Let's just look away from that disaster, shall we? Besides, we have some good news. Remember how we feared that the House Republican plan to suppress the state vote might get lost in the news cycle? Instead, it became week-long media spanking, with even the New York Times taking a turn with the paddle. The political price was apparently too high, and this week the legislature backed away from the plan.

Feeling better? Then you must not know there's a grave danger that funding cuts will lead to the loss of hundreds of probation supervisors (who, um, watch after ex-cons), that the House would gut state universities by slashing $260 million, a move that the schools say is apocalyptic, that the former House Speaker has been criminally indicted for corruption and the current one may not be able to handle the pressure, and that the guy who has the most budget power in the Florida Senate has pronounced the whole thing a "crisis." Somehow, all of that anxiety was tucked neatly into this terrifying article in the St.

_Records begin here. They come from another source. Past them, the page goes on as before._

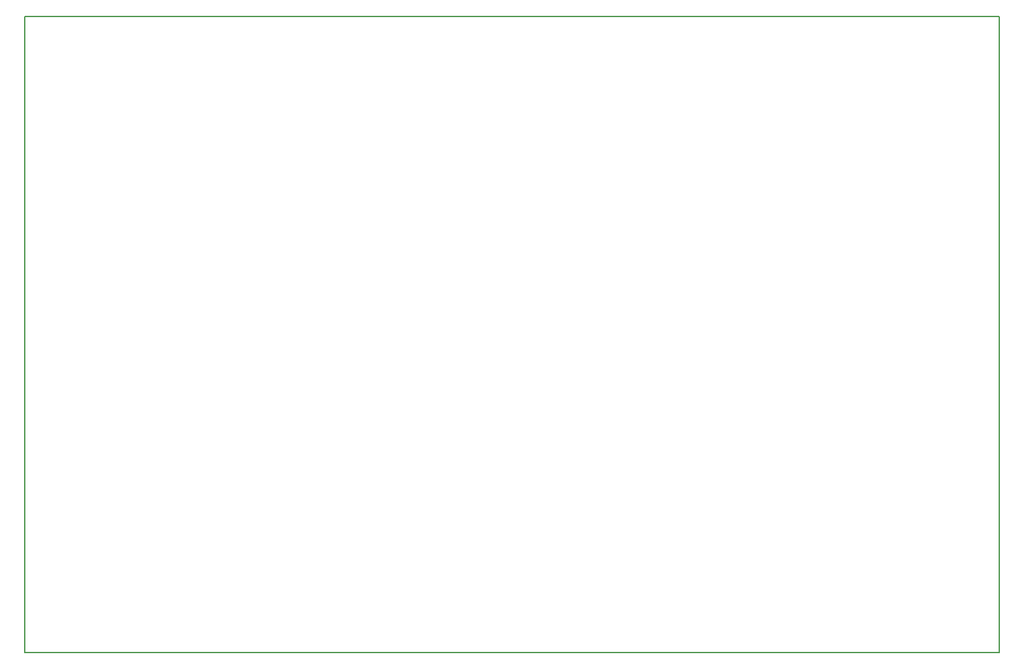
<source format=gbr>
G04 #@! TF.FileFunction,Profile,NP*
%FSLAX46Y46*%
G04 Gerber Fmt 4.6, Leading zero omitted, Abs format (unit mm)*
G04 Created by KiCad (PCBNEW 4.0.2+dfsg1-stable) date Mon 14 Nov 2016 14:02:26 NZDT*
%MOMM*%
G01*
G04 APERTURE LIST*
%ADD10C,0.100000*%
%ADD11C,0.150000*%
G04 APERTURE END LIST*
D10*
D11*
X130000000Y0D02*
X125000000Y0D01*
X130000000Y-85000000D02*
X130000000Y0D01*
X125000000Y-85000000D02*
X130000000Y-85000000D01*
X0Y-85000000D02*
X5000000Y-85000000D01*
X0Y0D02*
X0Y-85000000D01*
X0Y0D02*
X5000000Y0D01*
X5000000Y-85000000D02*
X125000000Y-85000000D01*
X125000000Y0D02*
X5000000Y0D01*
M02*

</source>
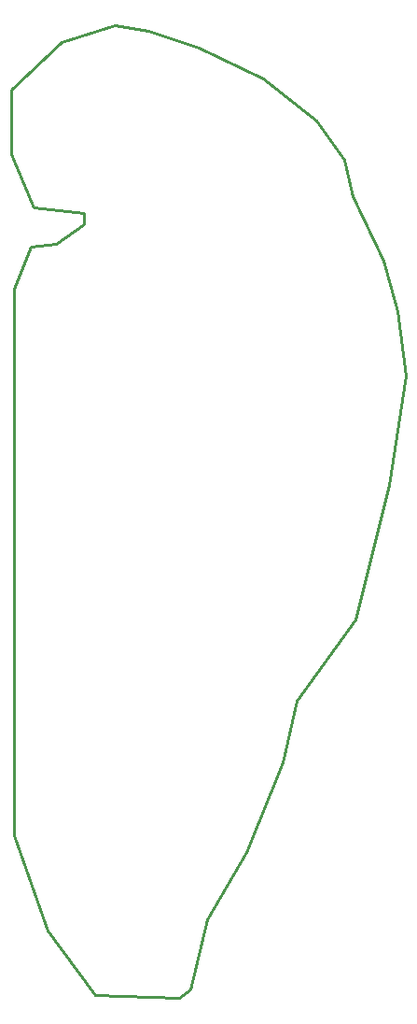
<source format=gko>
G04 ---------------------------- Layer name :KeepOutLayer *
G04 easyEDA 0.1*
G04 Scale: 100 percent, Rotated: No, Reflected: No *
G04 Dimensions in inches *
G04 leading zeros omitted , absolute positions ,2 integer and 4 * 
%FSLAX24Y24*%
%MOIN*%
G90*
G70D02*

%ADD10C,0.010000*%
G54D10*
G01X4900Y34500D02*
G01X6700Y33900D01*
G01X9000Y32800D01*
G01X10900Y31300D01*
G01X11900Y29900D01*
G01X12200Y28600D01*
G01X13300Y26300D01*
G01X13800Y24500D01*
G01X14100Y22200D01*
G01X13500Y18300D01*
G01X12300Y13500D01*
G01X10200Y10600D01*
G01X9700Y8400D01*
G01X8400Y5200D01*
G01X7000Y2800D01*
G01X6400Y300D01*
G01X6000Y0D01*
G01X3000Y100D01*
G01X1300Y2400D01*
G01X100Y5800D01*
G01X100Y16700D01*
G01X100Y25300D01*
G01X700Y26800D01*
G01X1600Y26900D01*
G01X2600Y27600D01*
G01X2600Y28000D01*
G01X800Y28200D01*
G01X0Y30100D01*
G01X0Y32400D01*
G01X1800Y34100D01*
G01X3700Y34700D01*
G01X4900Y34500D01*
G01X4900Y34500D01*

%LPD*%

M00*
M02*
</source>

Pete Times.

And there's no better time to negotiate than during a full-blown crisis -- at least if you're the Seminoles, who are offering this deal through their pal Charlie Crist. In his desperation to escape a budget collapse, the governor would give a gambling empire the kind of guarantees that one gives loan sharks, as my colleague has pointed out.

Are we screaming yet? In closing, I'd like to recommend that the state health officials distribute to all Floridians whatever prescription-strength anxiety medication inspired the governor to say yesterday, "I think at the end of the day it will all work out."